Sean Baker lo hizo otra vez. Con Anora”, el director más empático del margen social despliega su cámara hacia un deslumbrante y caótico “cuento de hadas”, pero en esta versión el cristal se rompe antes del “felices para siempre”. Y no por accidente, no.

Anora”, interpretada con fuerza descomunal por Mikey Madison, es una joven trabajadora sexual de Brooklyn que, en sus propias palabras, “decide cuándo trabaja” y que, al parecer, nunca ha visto Noches de Cabiria ni se lo cuestiona. Lo que sí ha visto, seguramente, es Pretty Woman o cualquier narración donde una Cenicienta callejera encuentra al príncipe salvador.

Aquí, el príncipe es Ivan (Mark Eidelshteyn), un veinteañero ruso tan infantil como millonario, que derrocha dólares y neuronas en igual medida. Tras un encuentro que comienza siendo tan transaccional como banal, Ivan y Anora” se fugan a Las Vegas y se casan. Es ahí donde el encantamiento se desintegra: llegan los secuaces de los papás oligarcas para anular el enlace, y nuestra heroína queda atrapada en un road movie emocional que oscila entre la farsa más histérica y el drama más devastador.

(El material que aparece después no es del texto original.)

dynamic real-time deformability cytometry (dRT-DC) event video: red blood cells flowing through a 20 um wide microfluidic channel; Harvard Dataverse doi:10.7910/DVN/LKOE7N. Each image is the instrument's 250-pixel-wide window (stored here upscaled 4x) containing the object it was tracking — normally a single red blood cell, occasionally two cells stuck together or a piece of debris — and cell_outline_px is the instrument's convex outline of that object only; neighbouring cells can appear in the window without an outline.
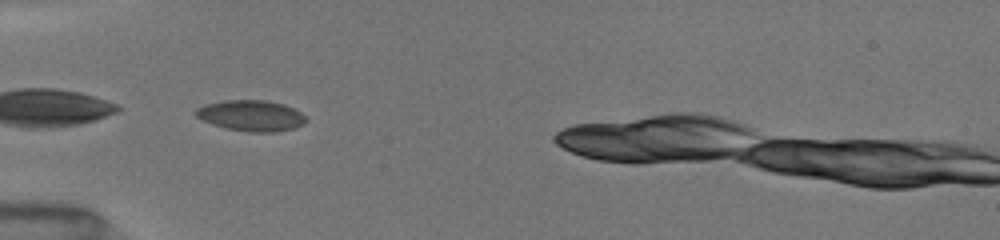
{"species": "common noctule bat (a hibernating species)", "species_latin": "Nyctalus noctula", "temperature_condition": "room temperature", "stored_images_in_passage": 10, "camera_frame_rate_fps": 3000, "um_per_image_px": 0.085, "animal": {"sex": "female", "body_mass_g": 19.5, "forearm_length_mm": 54.1}, "frame": {"image": 1, "passage_image": 7, "time_ms": 4.0, "image_size_px": [1000, 240], "cell_outline_px": [[304, 120], [300, 124], [292, 128], [272, 132], [248, 132], [228, 128], [212, 124], [196, 116], [196, 108], [208, 104], [228, 100], [264, 100], [284, 104], [300, 112], [304, 116]], "centroid_in_image_um": [21.32, 9.82], "position_along_channel_um": 63.7, "area_um2": 19.25}}
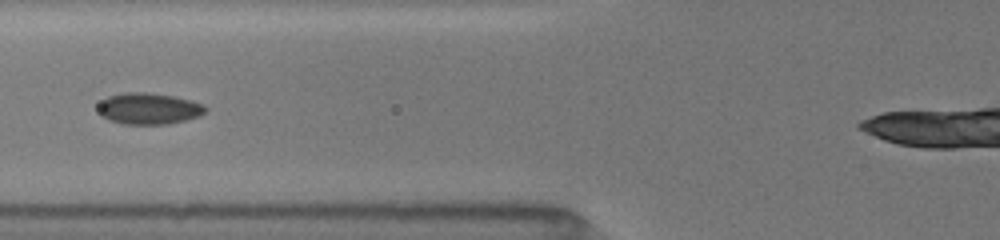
{"frame": {"image": 2, "passage_image": 9, "time_ms": 5.333, "image_size_px": [1000, 240], "cell_outline_px": [[204, 112], [200, 116], [168, 124], [124, 124], [112, 120], [104, 116], [100, 112], [100, 104], [108, 96], [124, 92], [144, 92], [172, 96], [188, 100], [200, 104], [204, 108]], "centroid_in_image_um": [12.64, 9.23], "position_along_channel_um": 113.2, "area_um2": 18.96}}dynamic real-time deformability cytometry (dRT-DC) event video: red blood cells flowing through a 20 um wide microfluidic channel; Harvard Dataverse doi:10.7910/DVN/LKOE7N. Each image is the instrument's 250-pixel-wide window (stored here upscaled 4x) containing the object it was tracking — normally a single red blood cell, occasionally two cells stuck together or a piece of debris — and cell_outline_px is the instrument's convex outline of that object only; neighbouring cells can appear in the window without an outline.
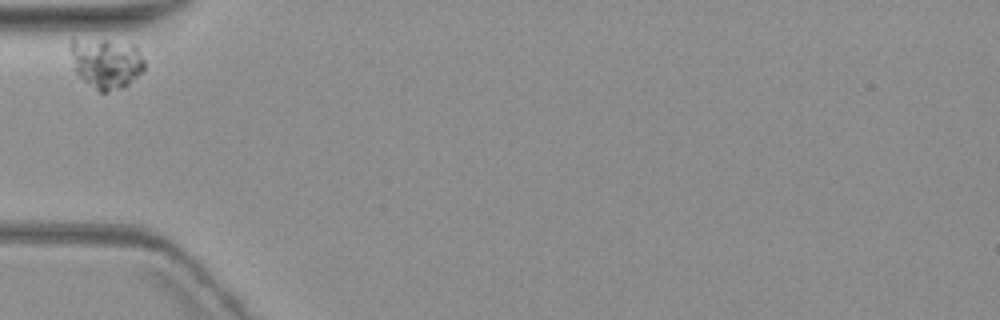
{"species": "common noctule bat (a hibernating species)", "species_latin": "Nyctalus noctula", "temperature_condition": "warm", "stored_images_in_passage": 4, "camera_frame_rate_fps": 3000, "um_per_image_px": 0.085, "animal": {"sex": "female", "body_mass_g": 19.3, "forearm_length_mm": 54.1}, "frame": {"image": 1, "passage_image": 1, "time_ms": 0.0, "image_size_px": [1000, 320], "cell_outline_px": [[144, 68], [128, 84], [120, 88], [108, 92], [100, 92], [84, 80], [72, 68], [68, 48], [68, 44], [72, 36], [108, 40], [136, 44], [144, 60]], "centroid_in_image_um": [8.94, 5.29], "position_along_channel_um": 76.1, "area_um2": 22.37}}
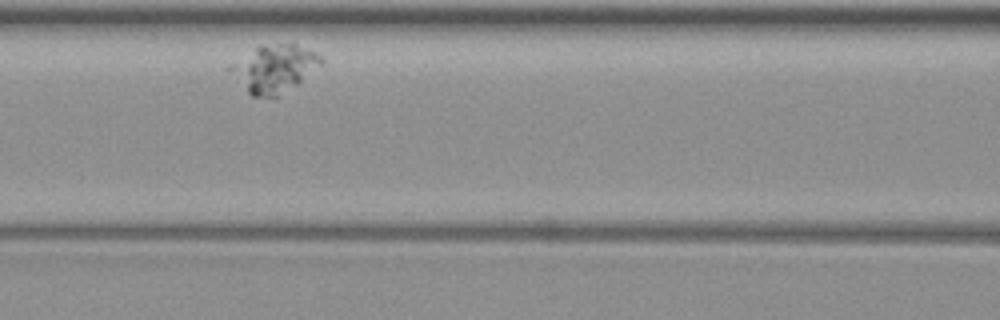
{"frame": {"image": 2, "passage_image": 3, "time_ms": 2.333, "image_size_px": [1000, 320], "cell_outline_px": [[324, 60], [300, 84], [276, 96], [252, 96], [248, 92], [240, 68], [256, 48], [260, 44], [292, 40], [320, 56]], "centroid_in_image_um": [23.64, 5.76], "position_along_channel_um": 143.0, "area_um2": 22.95}}
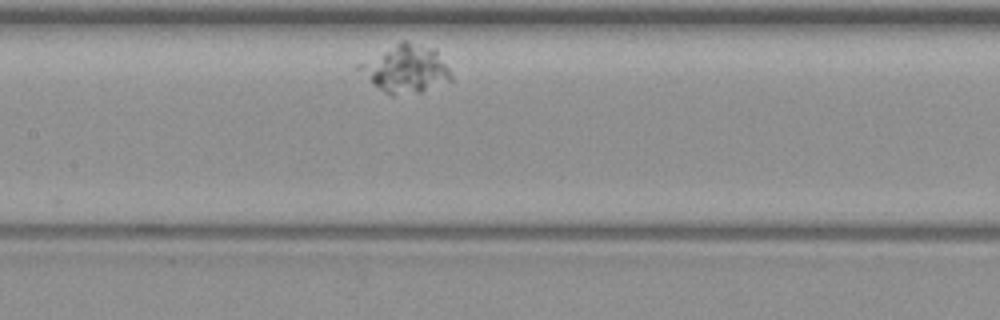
{"frame": {"image": 3, "passage_image": 4, "time_ms": 3.333, "image_size_px": [1000, 320], "cell_outline_px": [[452, 80], [420, 92], [392, 96], [384, 92], [372, 84], [356, 68], [356, 64], [400, 40], [408, 40], [432, 48], [436, 52], [452, 72]], "centroid_in_image_um": [34.44, 5.84], "position_along_channel_um": 173.0, "area_um2": 25.66}}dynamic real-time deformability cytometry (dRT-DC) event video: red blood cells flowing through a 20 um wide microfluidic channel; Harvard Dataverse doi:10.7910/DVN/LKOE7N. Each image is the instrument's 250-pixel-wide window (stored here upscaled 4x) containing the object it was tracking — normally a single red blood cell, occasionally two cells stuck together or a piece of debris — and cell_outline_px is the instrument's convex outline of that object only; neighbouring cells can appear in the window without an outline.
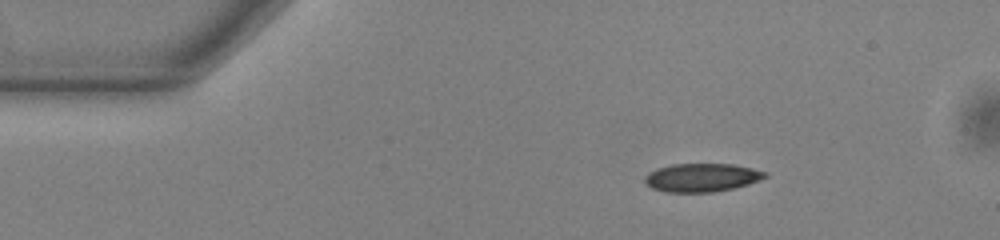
{"species": "common noctule bat (a hibernating species)", "species_latin": "Nyctalus noctula", "temperature_condition": "warm", "stored_images_in_passage": 46, "camera_frame_rate_fps": 3000, "um_per_image_px": 0.085, "animal": {"sex": "male", "body_mass_g": 13.0, "forearm_length_mm": 53.1}, "frame": {"image": 1, "passage_image": 1, "time_ms": 0.0, "image_size_px": [1000, 240], "cell_outline_px": [[768, 176], [760, 180], [748, 184], [732, 188], [712, 192], [664, 192], [652, 188], [644, 180], [644, 176], [648, 172], [656, 168], [672, 164], [732, 164], [752, 168], [768, 172]], "centroid_in_image_um": [59.64, 15.08], "position_along_channel_um": 25.4, "area_um2": 19.94}}
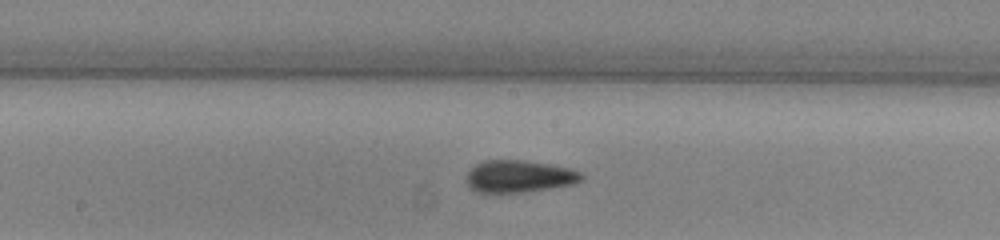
{"frame": {"image": 2, "passage_image": 20, "time_ms": 6.333, "image_size_px": [1000, 240], "cell_outline_px": [[584, 180], [572, 184], [528, 192], [476, 192], [464, 180], [468, 172], [476, 164], [484, 160], [524, 160], [548, 164], [568, 168], [580, 172], [584, 176]], "centroid_in_image_um": [44.12, 14.99], "position_along_channel_um": 204.1, "area_um2": 21.56}}
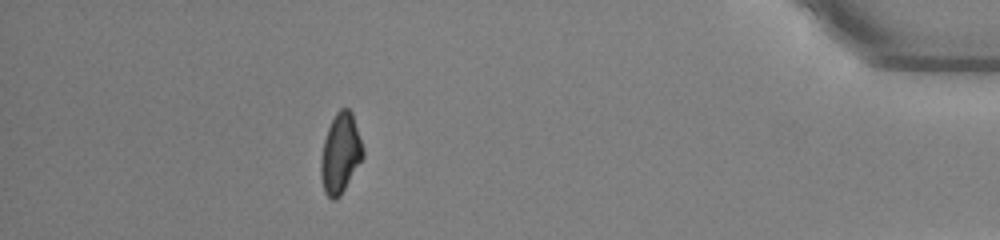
{"frame": {"image": 3, "passage_image": 40, "time_ms": 13.0, "image_size_px": [1000, 240], "cell_outline_px": [[364, 156], [340, 196], [336, 200], [332, 200], [324, 192], [320, 176], [320, 160], [324, 140], [328, 128], [336, 112], [340, 108], [348, 108], [352, 112], [364, 148]], "centroid_in_image_um": [28.93, 13.04], "position_along_channel_um": 406.3, "area_um2": 19.65}, "authors_computed_cell_mechanics": {"area_um2": 20.519, "velocity_mm_per_s": 3.856, "shape_relaxation_time_tau1_ms": 4.22, "shape_relaxation_time_tau2_ms": 2.5042, "deformation_change_tau1": 0.1122, "deformation_change_tau2": 0.0928}}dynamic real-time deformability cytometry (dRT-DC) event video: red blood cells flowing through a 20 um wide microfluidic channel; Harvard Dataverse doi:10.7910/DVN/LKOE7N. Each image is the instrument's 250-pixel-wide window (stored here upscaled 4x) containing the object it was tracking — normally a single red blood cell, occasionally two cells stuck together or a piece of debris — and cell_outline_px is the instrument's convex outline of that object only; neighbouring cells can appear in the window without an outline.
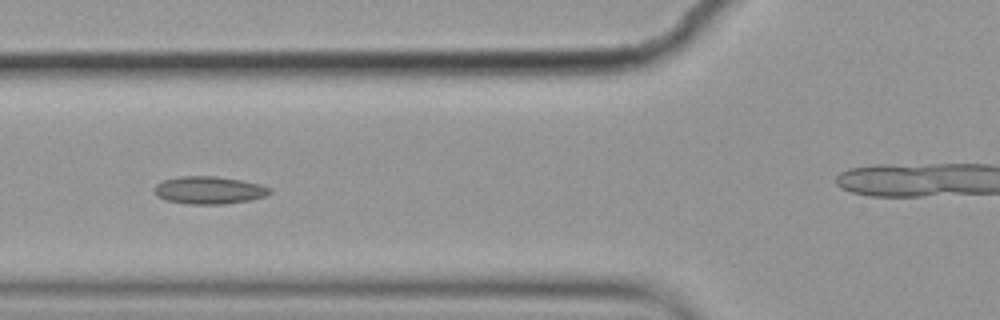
{"species": "common noctule bat (a hibernating species)", "species_latin": "Nyctalus noctula", "temperature_condition": "cold", "stored_images_in_passage": 15, "camera_frame_rate_fps": 3000, "um_per_image_px": 0.085, "animal": {"sex": "female", "body_mass_g": 19.9}, "frame": {"image": 1, "passage_image": 5, "time_ms": 1.333, "image_size_px": [1000, 320], "cell_outline_px": [[272, 192], [268, 196], [248, 200], [224, 204], [188, 204], [164, 200], [156, 196], [156, 184], [164, 180], [180, 176], [216, 176], [240, 180], [260, 184], [272, 188]], "centroid_in_image_um": [17.8, 16.17], "position_along_channel_um": 108.0, "area_um2": 18.61}}
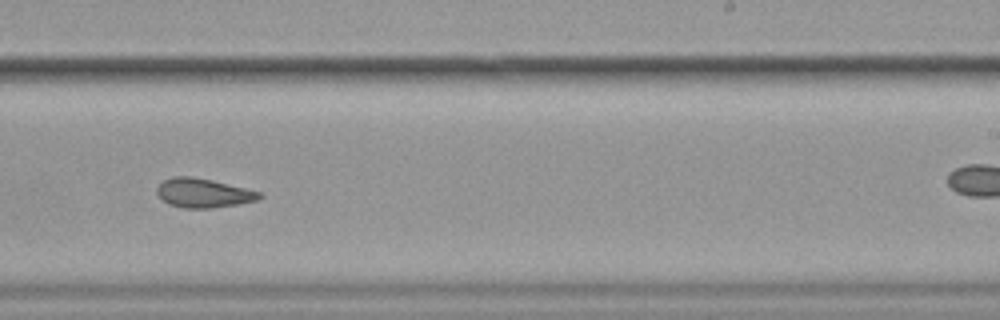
{"frame": {"image": 2, "passage_image": 9, "time_ms": 2.667, "image_size_px": [1000, 320], "cell_outline_px": [[264, 196], [256, 200], [236, 204], [212, 208], [184, 208], [168, 204], [156, 192], [156, 188], [164, 180], [172, 176], [192, 176], [212, 180], [260, 192]], "centroid_in_image_um": [17.26, 16.4], "position_along_channel_um": 271.7, "area_um2": 17.22}}
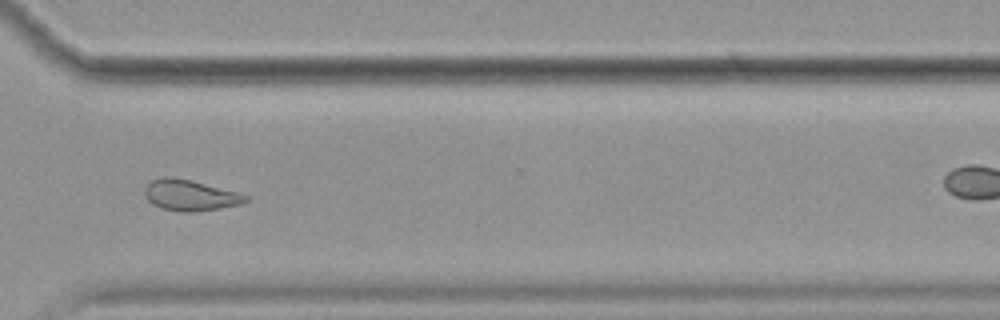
{"frame": {"image": 3, "passage_image": 11, "time_ms": 3.333, "image_size_px": [1000, 320], "cell_outline_px": [[248, 200], [240, 204], [220, 208], [196, 212], [180, 212], [160, 208], [152, 204], [148, 200], [144, 192], [144, 188], [152, 180], [164, 176], [168, 176], [188, 180], [240, 192], [248, 196]], "centroid_in_image_um": [16.15, 16.61], "position_along_channel_um": 354.4, "area_um2": 18.15}}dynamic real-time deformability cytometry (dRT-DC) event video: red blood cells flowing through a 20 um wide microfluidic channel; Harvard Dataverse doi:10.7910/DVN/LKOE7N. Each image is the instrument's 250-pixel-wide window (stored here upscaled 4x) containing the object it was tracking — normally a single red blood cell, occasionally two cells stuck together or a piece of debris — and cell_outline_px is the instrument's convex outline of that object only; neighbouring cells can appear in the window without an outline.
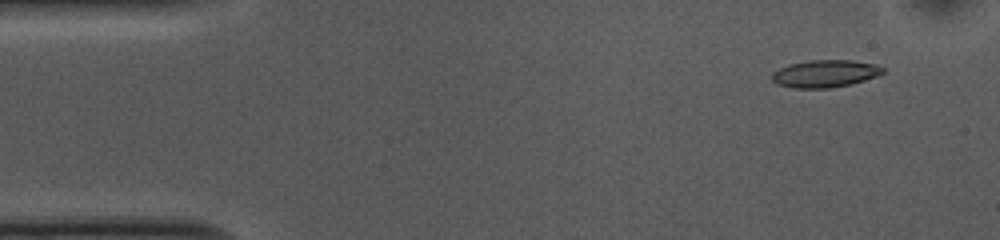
{"species": "common noctule bat (a hibernating species)", "species_latin": "Nyctalus noctula", "temperature_condition": "cold", "stored_images_in_passage": 49, "camera_frame_rate_fps": 3000, "um_per_image_px": 0.085, "animal": {"sex": "female", "body_mass_g": 10.0, "forearm_length_mm": 53.1}, "frame": {"image": 1, "passage_image": 1, "time_ms": 0.0, "image_size_px": [1000, 240], "cell_outline_px": [[884, 72], [876, 76], [852, 84], [828, 88], [792, 88], [776, 84], [772, 80], [772, 72], [788, 64], [808, 60], [852, 60], [876, 64], [884, 68]], "centroid_in_image_um": [70.11, 6.25], "position_along_channel_um": 14.9, "area_um2": 17.8}}
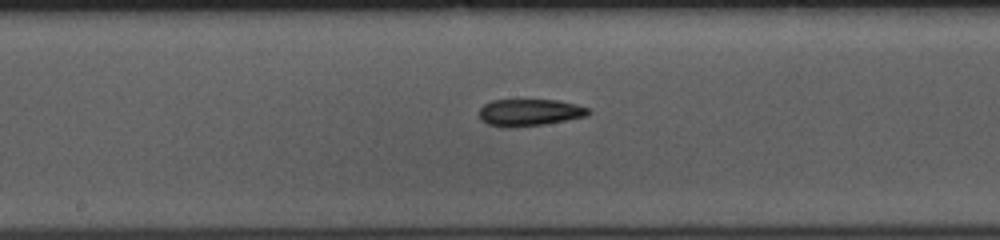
{"frame": {"image": 2, "passage_image": 23, "time_ms": 7.333, "image_size_px": [1000, 240], "cell_outline_px": [[592, 112], [588, 116], [544, 124], [512, 128], [508, 128], [488, 124], [480, 120], [480, 108], [484, 104], [492, 100], [556, 100], [576, 104], [588, 108]], "centroid_in_image_um": [45.01, 9.56], "position_along_channel_um": 203.2, "area_um2": 17.22}}
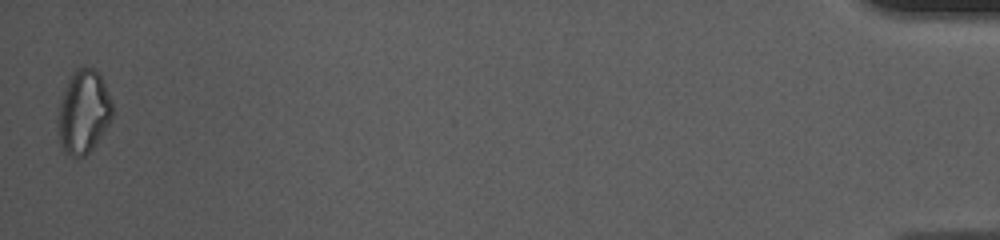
{"frame": {"image": 3, "passage_image": 49, "time_ms": 16.0, "image_size_px": [1000, 240], "cell_outline_px": [[112, 120], [92, 148], [84, 156], [72, 156], [64, 152], [60, 144], [60, 104], [64, 88], [68, 76], [76, 68], [84, 64], [92, 68], [100, 76], [112, 100]], "centroid_in_image_um": [7.12, 9.46], "position_along_channel_um": 428.1, "area_um2": 26.13}, "authors_computed_cell_mechanics": {"area_um2": 17.8602, "velocity_mm_per_s": 3.7198, "shape_relaxation_time_tau1_ms": 3.4683, "shape_relaxation_time_tau2_ms": 4.4118, "deformation_change_tau1": 0.114, "deformation_change_tau2": 0.1192}}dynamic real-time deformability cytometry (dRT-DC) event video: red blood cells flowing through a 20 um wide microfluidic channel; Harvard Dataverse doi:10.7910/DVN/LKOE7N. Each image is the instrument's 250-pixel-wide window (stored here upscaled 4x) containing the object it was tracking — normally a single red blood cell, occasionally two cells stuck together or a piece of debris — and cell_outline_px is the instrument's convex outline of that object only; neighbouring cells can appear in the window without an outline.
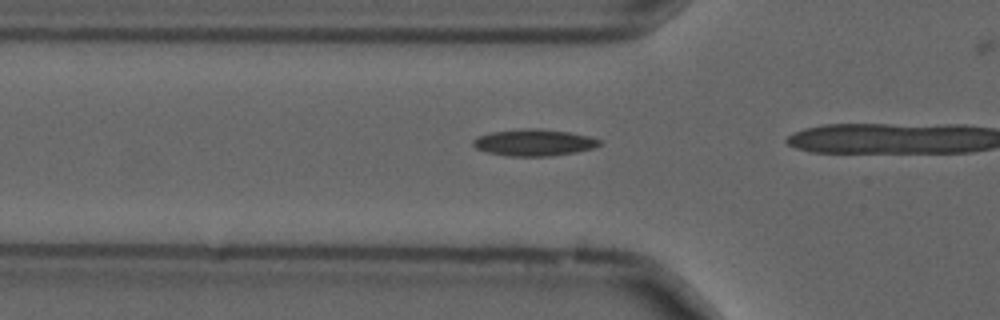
{"species": "common noctule bat (a hibernating species)", "species_latin": "Nyctalus noctula", "temperature_condition": "cold", "stored_images_in_passage": 7, "camera_frame_rate_fps": 3000, "um_per_image_px": 0.085, "animal": {"sex": "male", "forearm_length_mm": 52.5}, "frame": {"image": 1, "passage_image": 5, "time_ms": 1.333, "image_size_px": [1000, 320], "cell_outline_px": [[600, 144], [592, 148], [576, 152], [552, 156], [508, 156], [488, 152], [476, 148], [472, 144], [472, 140], [476, 136], [492, 132], [524, 128], [540, 128], [568, 132], [588, 136], [600, 140]], "centroid_in_image_um": [45.35, 12.11], "position_along_channel_um": 80.5, "area_um2": 19.59}}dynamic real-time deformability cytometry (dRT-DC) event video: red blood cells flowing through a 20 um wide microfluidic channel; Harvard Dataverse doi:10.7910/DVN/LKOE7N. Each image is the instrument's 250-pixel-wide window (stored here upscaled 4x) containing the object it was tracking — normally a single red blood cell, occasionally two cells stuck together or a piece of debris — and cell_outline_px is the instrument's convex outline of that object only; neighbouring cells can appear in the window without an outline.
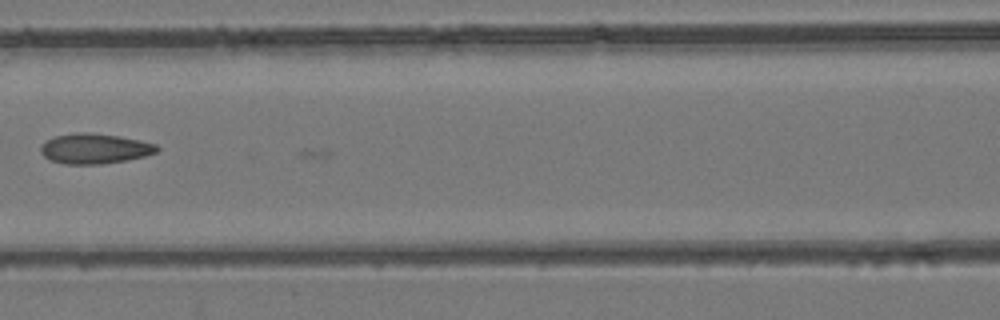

Lo primero que hay que decir de Anora” es que Sean Baker nunca pierde la humanidad en su lente, aunque esta vez juega con el filo de la navaja. Los primeros minutos, cargados de lap dances y luces de neón, pueden parecer gratuitos (quizá lo son), pero aquí el exceso no es accidente; Sean Baker te empuja al desconcierto a propósito, como si dijera: “¿Esto es lo que querías ver?”. El inicio incómodo contrasta con el resto de la película, donde el corazón de Anora”—y el de la audiencia—queda al descubierto.

Y es que el mayor mérito de Anora” es Mikey Madison, que lleva el peso de cada escena y se luce con una mezcla única de dureza y fragilidad. Su Anora” no es ingenua, pero sí desesperadamente esperanzada. Ella quiere creer en ese príncipe que apenas conoce. La vemos luchar, insultar y aferrarse a una ilusión que se desmorona mientras un improbable Igor (Yura Borisov, excelente en el papel del “protector”) se convierte en su inesperado reflejo emocional.

El tramo final es particularmente demoledor: Sean Baker desmantela el sueño con la misma intensidad con la que lo construyó. La relación entre Igor y Anora” no es un rescate heroico ni un romance tonto; es un instante de conexión entre dos almas lastimadas, un alivio doloroso que redefine el concepto de salvación. Aquí no hay besos de Hollywood ni caballos blancos; hay reconocimiento mutuo y un cierre tan devastador como auténtico.

Claro, no todo en Anora” funciona. La narrativa a veces se estira más de lo necesario, y el tono entre comedia y tragedia puede desconcertar a algunos. Pero esa mezcla es lo que hace única a la película: Sean Baker sabe capturar el caos, la tristeza y la absurda comedia de la vida sin edulcorarla ni embellecerla.

Concluyo, Anora” es un golpe directo al pecho disfrazado de cuento. Es imperfecta, sí, pero también es una de las películas más auténticas y conmovedoras del año. Entre luces de neón, gritos y sueños rotos, Sean Baker y Mikey Madison entregan una historia que no se olvida fácilmente: una Cenicienta que, en lugar de un final feliz, encuentra un espejo roto y se atreve a mirarse. Imperdible. PdC.

Crítica de Antelmo Villa.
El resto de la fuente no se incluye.